McClash and port officials have aggressively attempted to grab a share of the burgeoning trade between the two countries ever since.

In November, McClash traveled to Cuba with a delegation from the port to meet with trade officials there. It was during that visit that he signed an agreement with Pedro Alvarez, the head of Alimport, a Cuban government agency charged with importing food products to the island.

The agreement that included the offending clause calls for Alimport to work with Port Manatee to increase shipments of food, lumber and other products that legally can be sold to the Communist nation.

Port Authority member Pat Glass said she first heard about the memorandum when a television reporter contacted her for an interview.

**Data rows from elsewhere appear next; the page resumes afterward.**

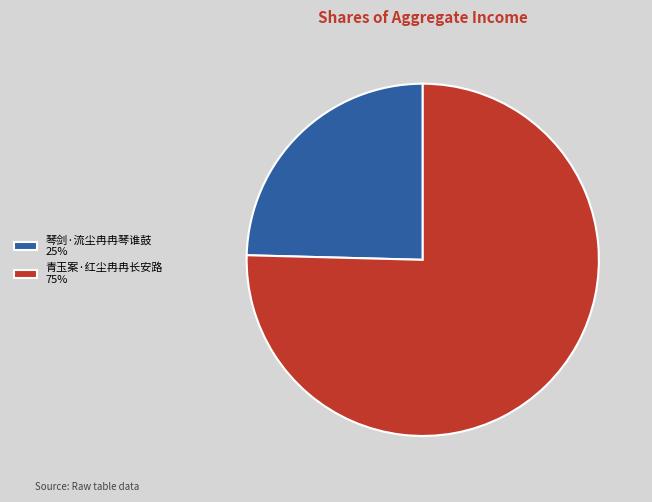

Which has a higher value, 青玉案·红尘冉冉长安路 75% or 琴剑·流尘冉冉琴谁鼓 25%?

青玉案·红尘冉冉长安路 75%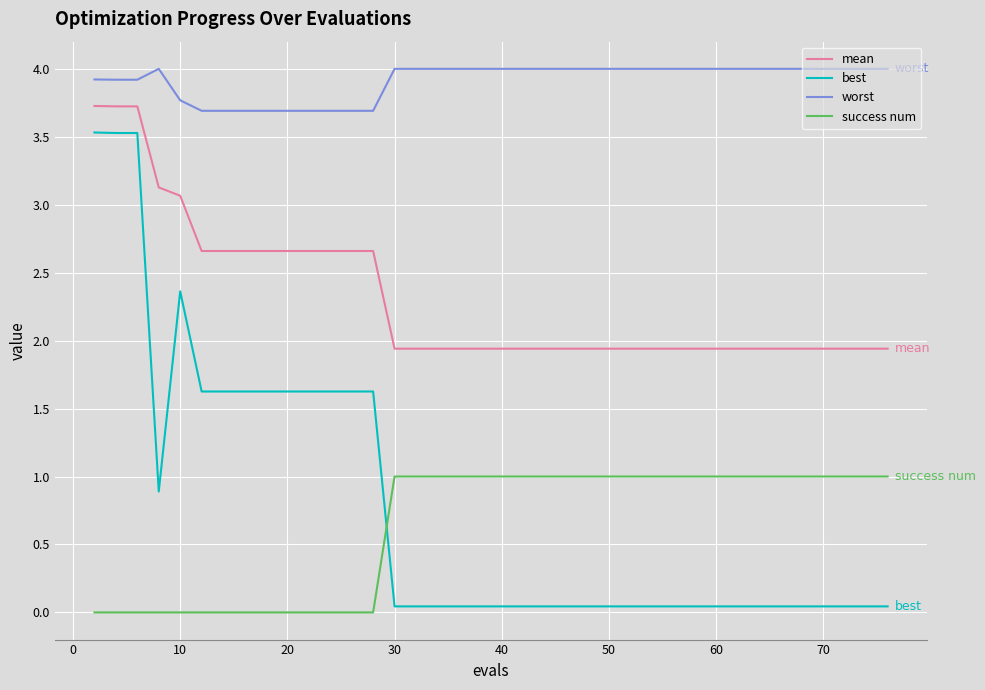

True or false: best and worst cross at least once.

False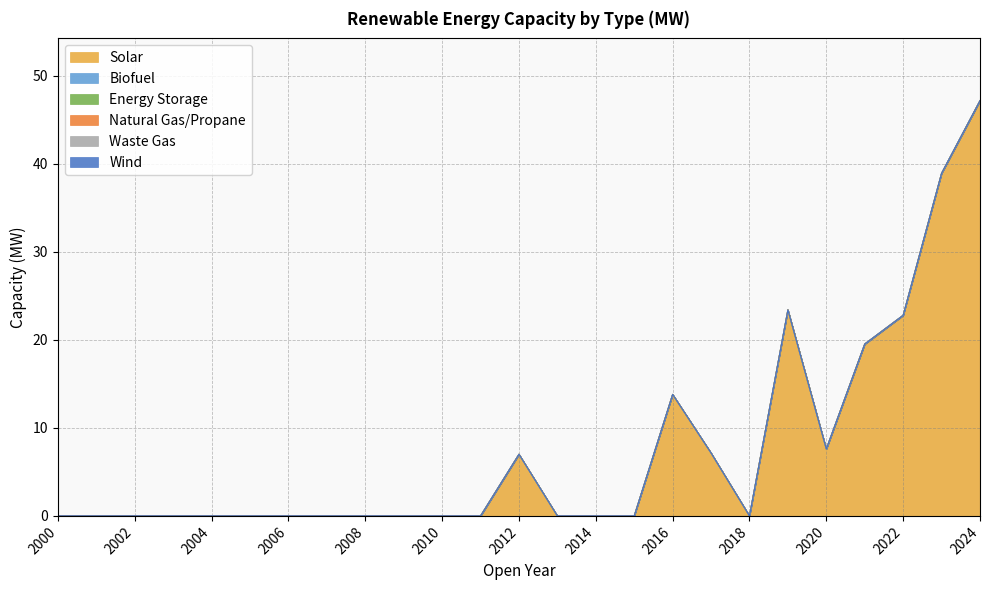

Which has a higher value, 2011 or 2004?

2011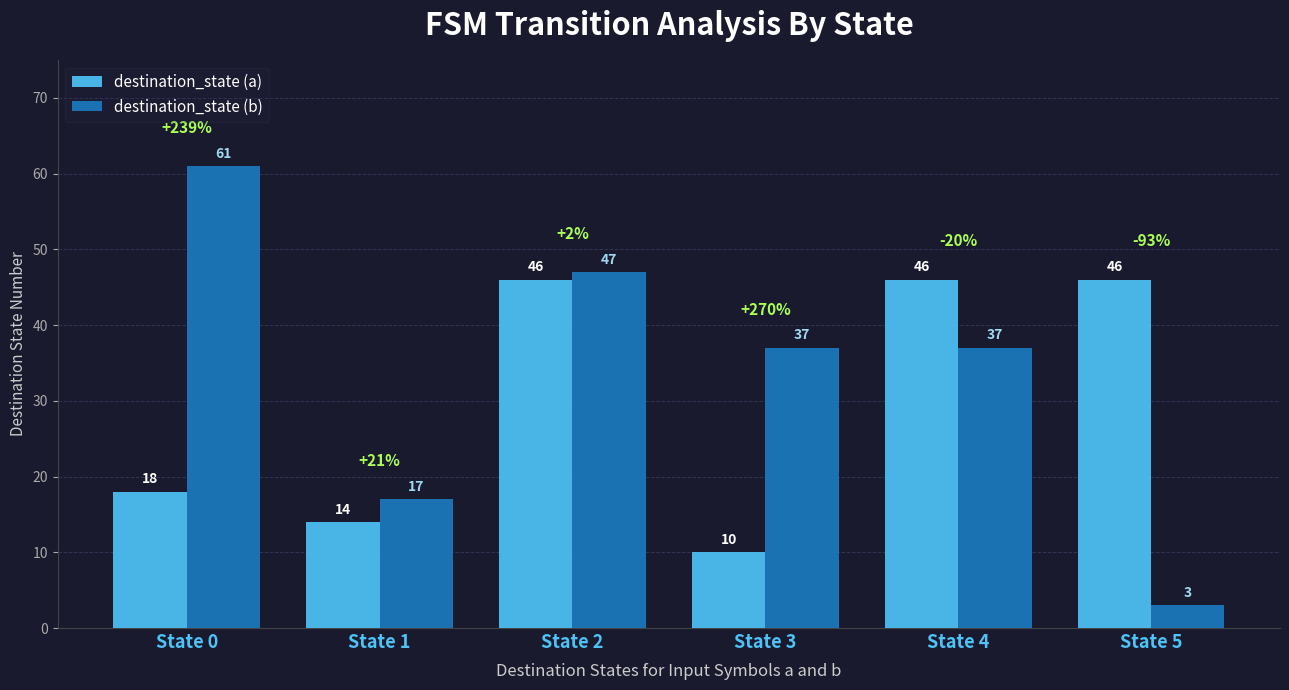

True or false: destination_state (b) has a value of 3 at State 5.

True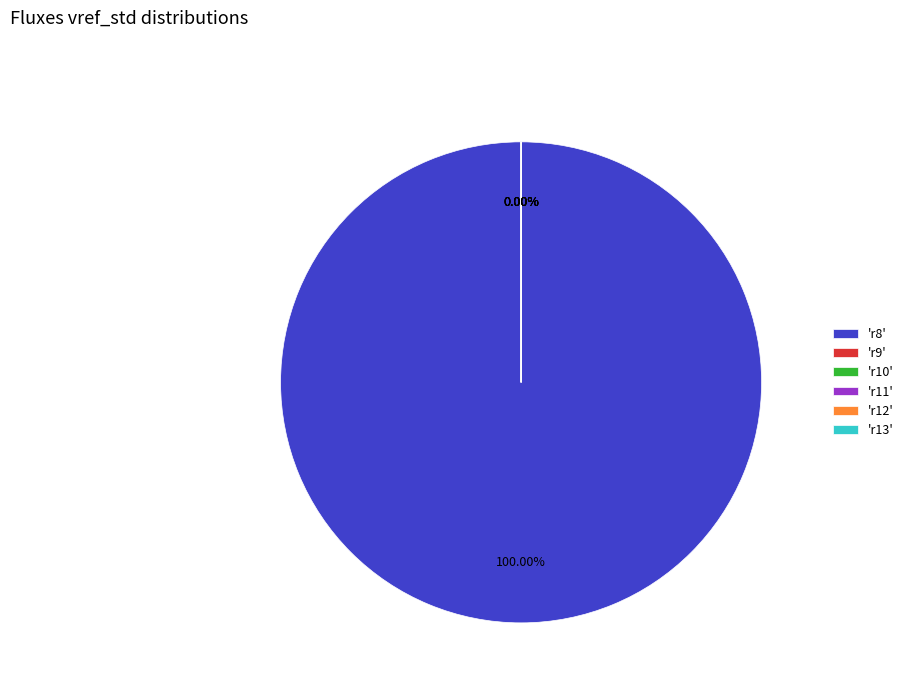

Is there any slice that represents more than half of the pie?

Yes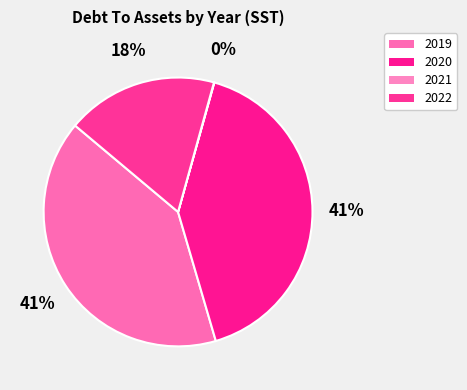

What is the change in value from 2020 to 2021?

-0.8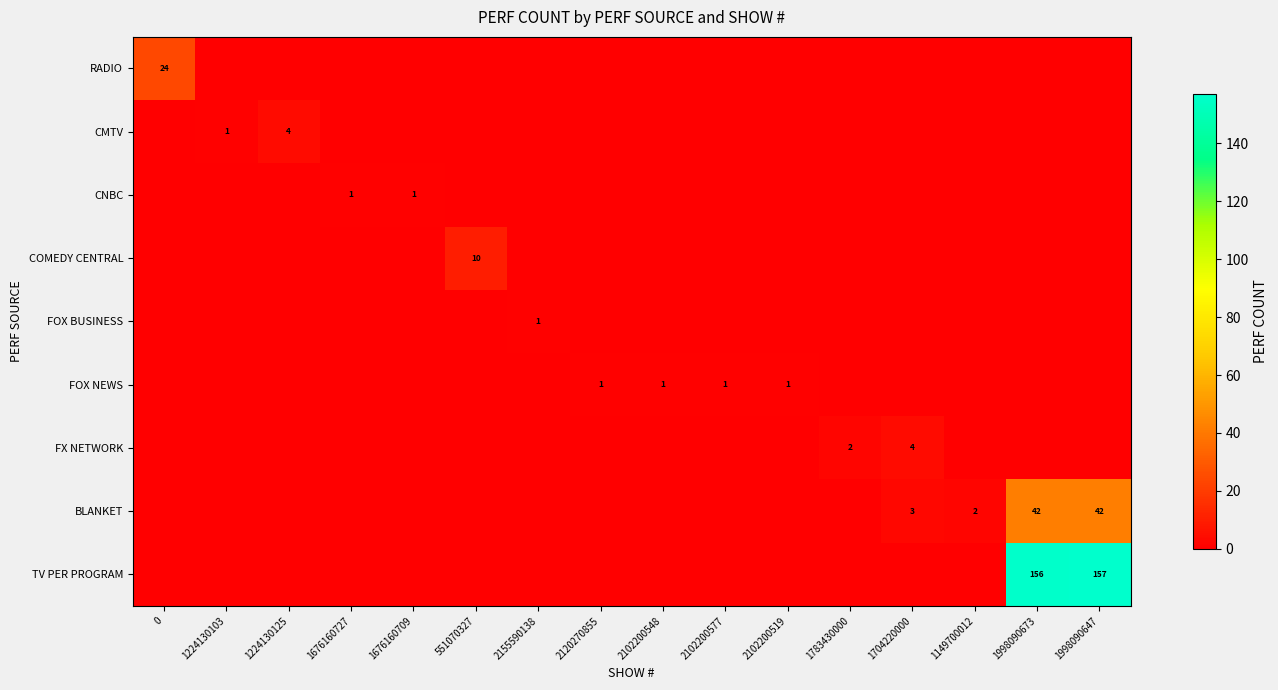

What is the difference between the maximum and minimum values in the CNBC series?

1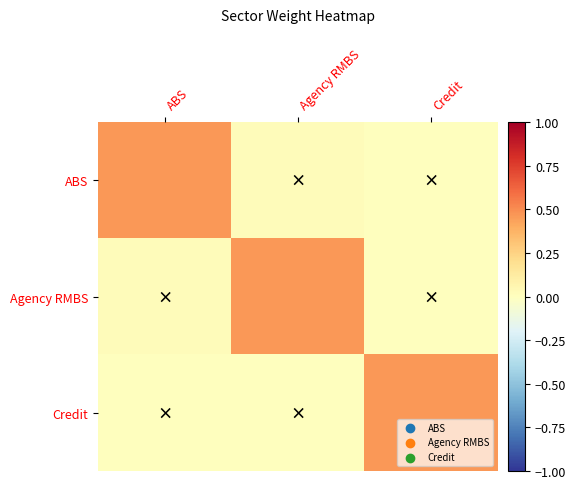

What is the greatest value displayed?

0.5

"Fortunately the TV station had a copy of the agreement and gave me an opportunity to quickly peruse it," Glass said.

Getting a policy document handed to her in that way was completely unacceptable, she said. Other authority members echoed that sentiment.

"Any agreements need to come back to the Port Authority prior to anyone signing them, no matter how benign they may appear," Bruce said.

There are harsher critics of the authority's efforts to work with the Cuban government.

Nick Gutierrez, a Miami lawyer whose family's property was expropriated by the Cuban government in 1960, placed most of the blame on Cuban government representatives.

"Here we have foreign interference in U.S. policy by an outlawed dictatorship which is making conditions on American business partners by asking them to lobby on their behalf," Gutierrez said.

"Taking language out of the agreement does not excuse Port Manatee from doing business with a government that stole property from its own citizens and is attempting to traffic in the fruits of those properties," Gutierrez said.

Still, many Americans see great opportunity, even in a Castro-run Cuba, pointing to nearly $110 million in new U.S. food sales to the island.

"Ending the embargo is the right thing to do," said Iowa Agriculture Secretary Patty Judge, one of the American farm leaders in Cuba this week. "When Americans can finally come to Cuba on vacation, they might want steak, and we hope that steak is sourced from Iowa."

Mike Carter, president of the Bradenton-based construction company that bears his name, said Port Manatee needs to continue to negotiate trade deals.

"Congress exempted food and other humanitarian products from the embargo for the obvious reason that these products benefit the Cuban people," Carter said. "I think it's good for our port to try to be a conduit of those shipments. It will enhance our competitive position in the future."